What Is Xavier Reading?
Largely written before Cataldie was called to account for the dead of hurricane Katrina, this is no high tech CSI wannabe glamour novel. Cataldie makes no bones about the reality, the personal costs and the sacrifices his calling takes on himself and his family. Katrina hit as the author was finishing this book, and the first chapter chronicles his ongoing frustration and struggle to account for the dead of the storm.

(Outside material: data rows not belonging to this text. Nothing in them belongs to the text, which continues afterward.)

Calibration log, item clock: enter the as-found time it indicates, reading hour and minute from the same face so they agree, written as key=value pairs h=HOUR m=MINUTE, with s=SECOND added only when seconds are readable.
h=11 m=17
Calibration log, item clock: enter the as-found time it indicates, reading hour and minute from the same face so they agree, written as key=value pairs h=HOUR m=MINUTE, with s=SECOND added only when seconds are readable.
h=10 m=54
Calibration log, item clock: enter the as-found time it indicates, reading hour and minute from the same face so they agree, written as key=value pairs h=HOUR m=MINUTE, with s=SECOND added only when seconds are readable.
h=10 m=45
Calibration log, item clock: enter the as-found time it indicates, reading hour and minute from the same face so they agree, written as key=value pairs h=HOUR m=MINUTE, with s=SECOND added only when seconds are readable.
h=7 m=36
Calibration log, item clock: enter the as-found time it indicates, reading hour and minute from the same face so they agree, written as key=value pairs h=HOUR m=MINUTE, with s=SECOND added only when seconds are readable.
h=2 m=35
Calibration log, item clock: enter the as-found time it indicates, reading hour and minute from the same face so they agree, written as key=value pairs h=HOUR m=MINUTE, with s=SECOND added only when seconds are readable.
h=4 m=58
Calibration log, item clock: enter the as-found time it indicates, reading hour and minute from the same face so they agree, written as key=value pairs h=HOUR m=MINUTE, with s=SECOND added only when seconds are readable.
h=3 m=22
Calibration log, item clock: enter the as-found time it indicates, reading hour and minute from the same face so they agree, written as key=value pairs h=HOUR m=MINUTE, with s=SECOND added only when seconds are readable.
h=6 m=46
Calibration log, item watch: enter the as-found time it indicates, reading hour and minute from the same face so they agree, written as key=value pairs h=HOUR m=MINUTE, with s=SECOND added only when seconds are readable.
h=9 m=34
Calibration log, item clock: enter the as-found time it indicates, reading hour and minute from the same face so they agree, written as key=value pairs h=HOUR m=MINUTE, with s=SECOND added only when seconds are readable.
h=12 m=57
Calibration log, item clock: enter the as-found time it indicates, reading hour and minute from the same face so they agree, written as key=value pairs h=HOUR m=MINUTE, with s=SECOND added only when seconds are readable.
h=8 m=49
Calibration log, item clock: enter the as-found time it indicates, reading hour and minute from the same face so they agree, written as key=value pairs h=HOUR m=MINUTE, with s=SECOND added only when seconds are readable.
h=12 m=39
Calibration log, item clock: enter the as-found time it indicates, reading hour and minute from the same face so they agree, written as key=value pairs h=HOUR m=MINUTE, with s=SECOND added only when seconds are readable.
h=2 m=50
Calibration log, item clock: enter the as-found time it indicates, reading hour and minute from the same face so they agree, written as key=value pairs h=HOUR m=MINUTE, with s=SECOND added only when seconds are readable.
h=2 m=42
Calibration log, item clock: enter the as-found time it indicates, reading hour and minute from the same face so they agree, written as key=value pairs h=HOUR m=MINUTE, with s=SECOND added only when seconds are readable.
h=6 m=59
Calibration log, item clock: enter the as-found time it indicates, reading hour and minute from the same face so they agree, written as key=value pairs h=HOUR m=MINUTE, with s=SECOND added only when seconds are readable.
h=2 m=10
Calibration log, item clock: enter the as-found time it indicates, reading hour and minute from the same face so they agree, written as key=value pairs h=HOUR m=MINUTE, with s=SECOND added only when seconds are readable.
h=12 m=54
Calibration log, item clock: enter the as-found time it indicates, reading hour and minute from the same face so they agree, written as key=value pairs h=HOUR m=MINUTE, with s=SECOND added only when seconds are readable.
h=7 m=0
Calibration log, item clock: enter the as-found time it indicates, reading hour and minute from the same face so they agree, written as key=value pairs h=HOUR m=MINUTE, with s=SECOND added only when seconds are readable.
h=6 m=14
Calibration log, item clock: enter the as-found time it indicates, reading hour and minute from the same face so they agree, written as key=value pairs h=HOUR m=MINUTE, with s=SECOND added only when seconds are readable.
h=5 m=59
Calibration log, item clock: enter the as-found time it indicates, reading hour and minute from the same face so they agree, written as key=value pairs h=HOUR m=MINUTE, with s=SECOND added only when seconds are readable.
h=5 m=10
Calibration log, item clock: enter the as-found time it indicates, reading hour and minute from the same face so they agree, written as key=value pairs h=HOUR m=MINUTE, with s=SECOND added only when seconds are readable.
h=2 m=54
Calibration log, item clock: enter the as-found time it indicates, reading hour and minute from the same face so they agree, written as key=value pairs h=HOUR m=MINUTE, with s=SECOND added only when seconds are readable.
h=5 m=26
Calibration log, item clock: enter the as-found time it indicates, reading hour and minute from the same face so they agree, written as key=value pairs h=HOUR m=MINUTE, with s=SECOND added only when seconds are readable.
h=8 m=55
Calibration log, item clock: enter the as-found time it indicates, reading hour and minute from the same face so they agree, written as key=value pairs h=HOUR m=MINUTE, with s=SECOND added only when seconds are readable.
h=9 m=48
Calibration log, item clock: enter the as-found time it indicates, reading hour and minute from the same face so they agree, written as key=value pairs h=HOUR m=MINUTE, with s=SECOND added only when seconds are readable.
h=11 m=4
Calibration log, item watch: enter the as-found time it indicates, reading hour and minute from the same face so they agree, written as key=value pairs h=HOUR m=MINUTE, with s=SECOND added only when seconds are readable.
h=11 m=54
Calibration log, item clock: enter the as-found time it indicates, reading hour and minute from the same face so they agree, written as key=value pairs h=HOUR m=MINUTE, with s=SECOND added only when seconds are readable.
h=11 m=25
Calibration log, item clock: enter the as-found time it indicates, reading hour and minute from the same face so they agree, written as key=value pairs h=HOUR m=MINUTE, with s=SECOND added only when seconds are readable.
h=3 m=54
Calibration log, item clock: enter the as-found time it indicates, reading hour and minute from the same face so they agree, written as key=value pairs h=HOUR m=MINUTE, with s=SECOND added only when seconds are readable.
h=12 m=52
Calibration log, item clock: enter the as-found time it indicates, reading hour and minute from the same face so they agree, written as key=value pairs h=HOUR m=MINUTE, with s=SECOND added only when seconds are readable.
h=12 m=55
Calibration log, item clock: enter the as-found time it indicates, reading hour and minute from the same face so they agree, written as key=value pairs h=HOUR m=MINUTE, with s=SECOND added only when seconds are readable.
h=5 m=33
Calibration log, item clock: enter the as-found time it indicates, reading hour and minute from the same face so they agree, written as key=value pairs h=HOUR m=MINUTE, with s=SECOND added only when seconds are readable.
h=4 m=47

Prior, he had achieved fame for his work on the serial cases of Derrick Todd Lee, and murderous spree of John Allen Muhammad and Lee Boyd Malvo.
Although panned by Publisher's Weekly as being an "unremarkable account" with "flat writing and the occasional platitude", I feel that Coroner's Journal: Stalking Death in Louisiana is a glaring example of why artists frequently say they have eyes while critics have spectacles. This book is anything but unremarkable. It is a spot of human brilliance concerning a topic that is all to often simply a scientific fashion statement in today's world. Louis Cataldie does not seek to increase his reputation by writing this book, rather he attempts to respectfully speak for the dead while educating us all. It is intense, it is menacing, ominous, bizarre, and it is absolutely compelling. Best of all, it's on the cheap rack. Prove the critics wrong. Read this book.